[ASSIGNED TASK]
Write out word for word the lines of the data below, starting with the line that contains "0 to 40: 35" and going on through the final line of the data.

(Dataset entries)
►
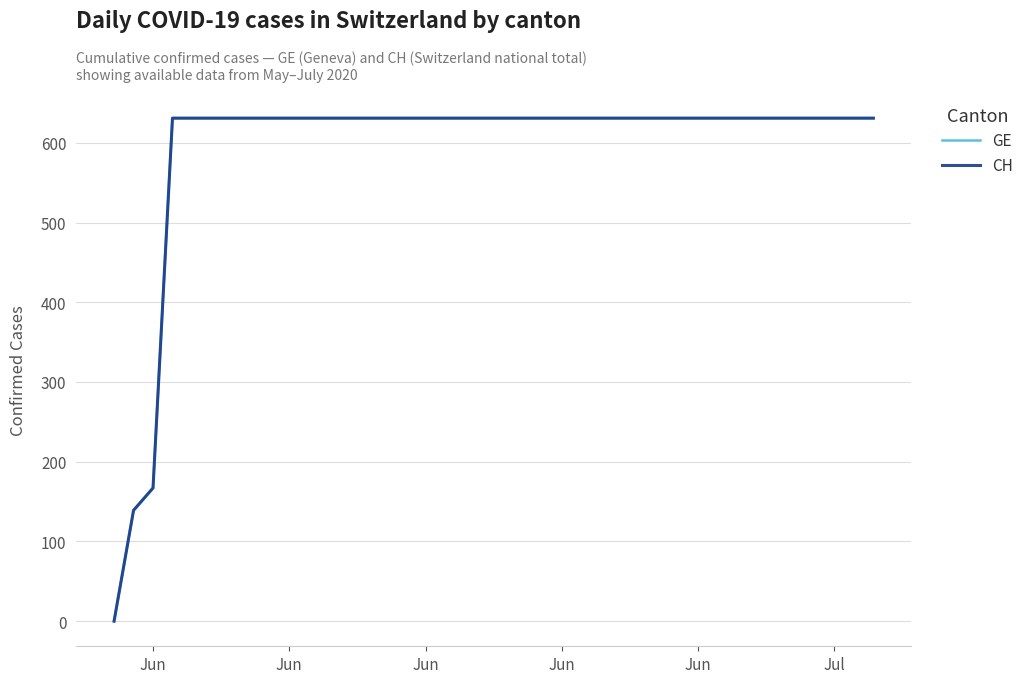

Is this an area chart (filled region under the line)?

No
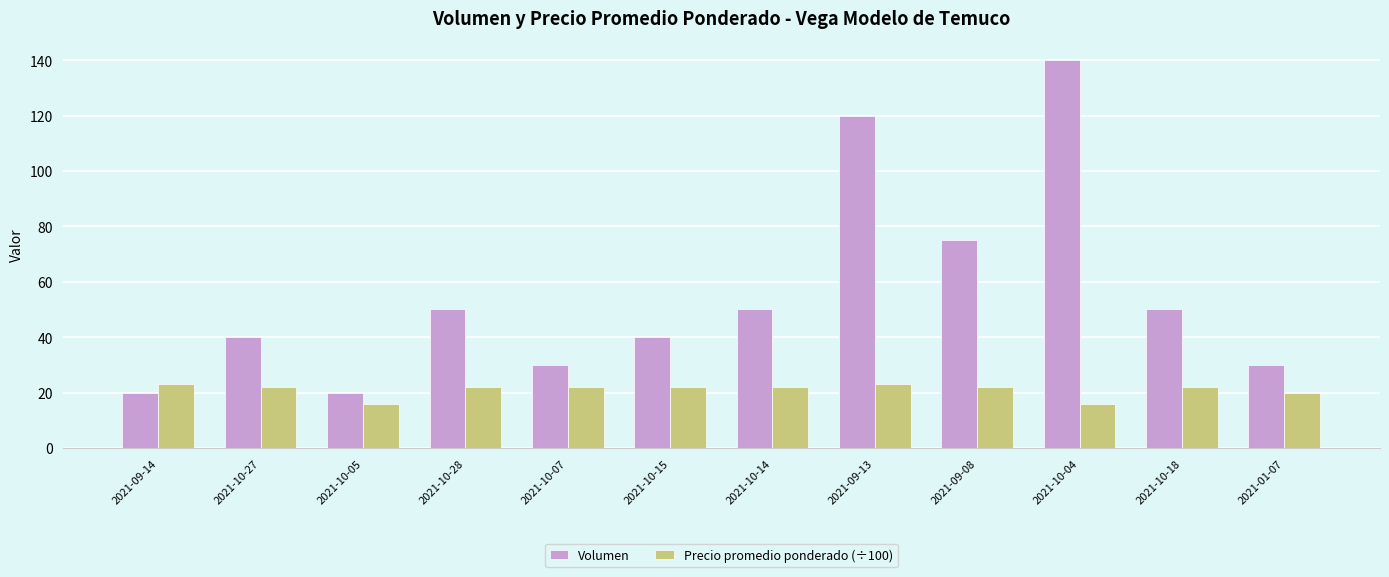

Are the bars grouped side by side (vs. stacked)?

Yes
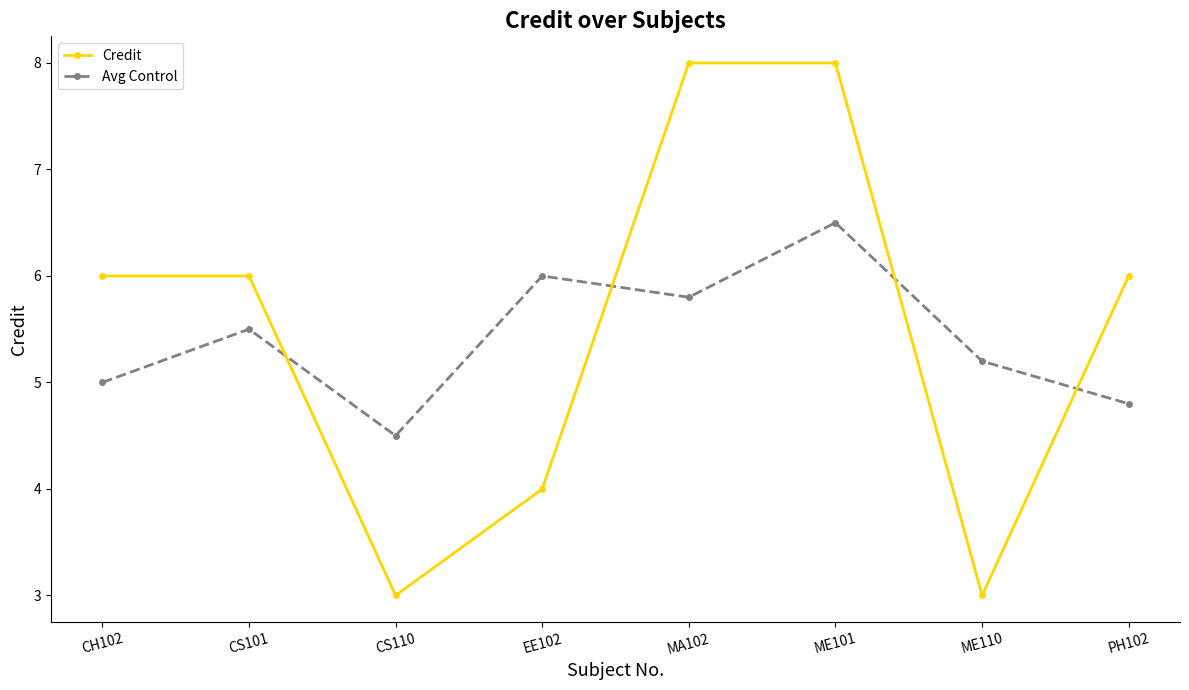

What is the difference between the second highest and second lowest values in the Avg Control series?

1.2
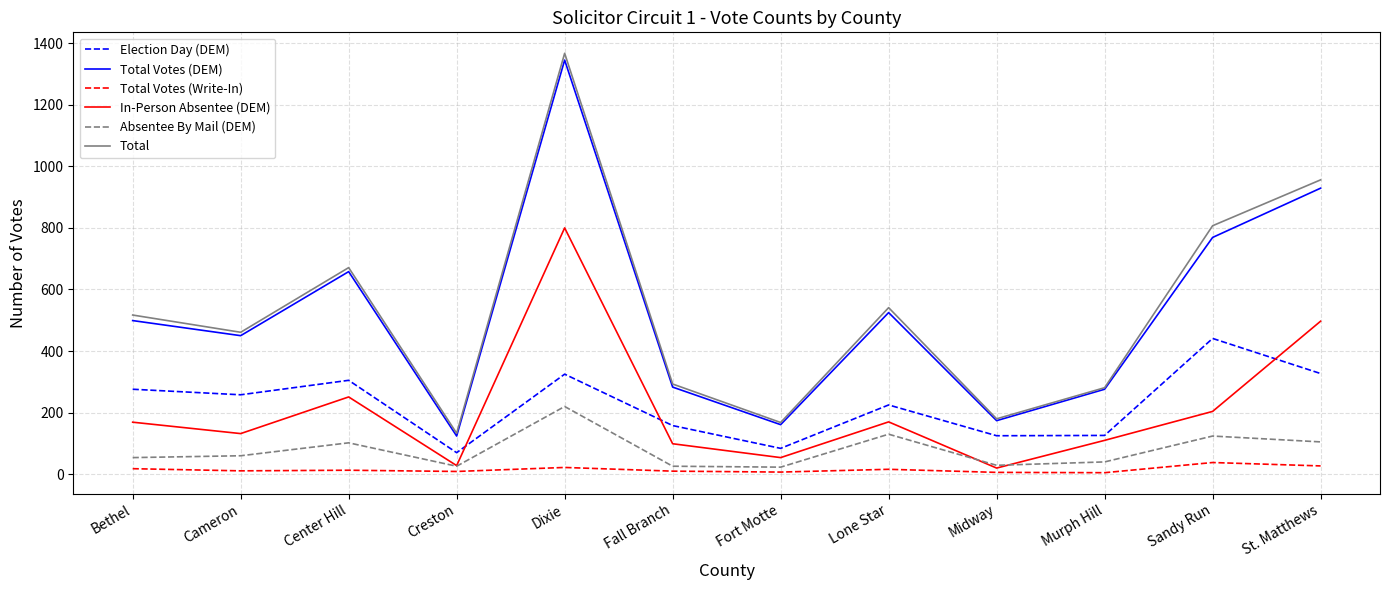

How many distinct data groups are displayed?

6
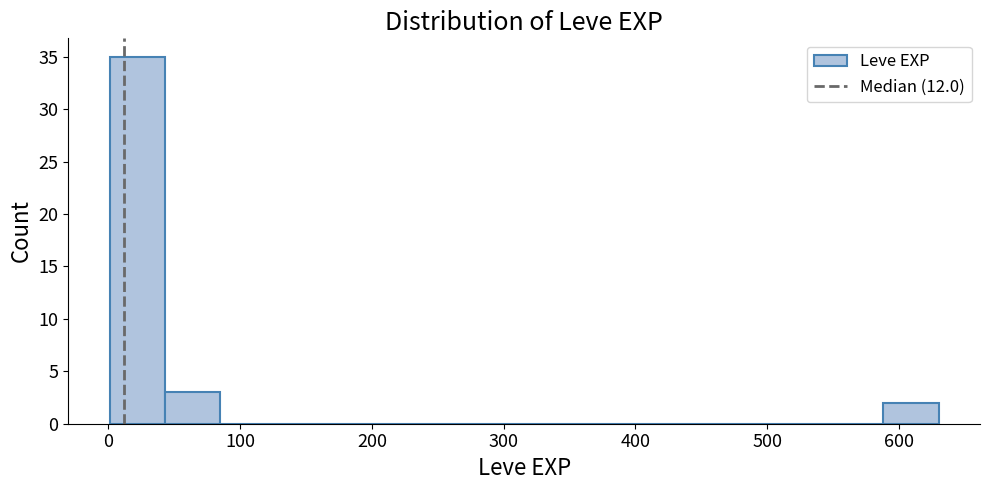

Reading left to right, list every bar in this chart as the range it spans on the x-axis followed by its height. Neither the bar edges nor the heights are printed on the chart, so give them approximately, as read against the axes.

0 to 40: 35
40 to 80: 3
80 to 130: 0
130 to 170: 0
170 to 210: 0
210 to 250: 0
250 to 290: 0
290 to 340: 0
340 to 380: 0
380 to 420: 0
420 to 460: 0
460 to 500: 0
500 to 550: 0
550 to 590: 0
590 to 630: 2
◄
[RESPONSE TO THIS EXERCISE]
0 to 40: 35
40 to 80: 3
80 to 130: 0
130 to 170: 0
170 to 210: 0
210 to 250: 0
250 to 290: 0
290 to 340: 0
340 to 380: 0
380 to 420: 0
420 to 460: 0
460 to 500: 0
500 to 550: 0
550 to 590: 0
590 to 630: 2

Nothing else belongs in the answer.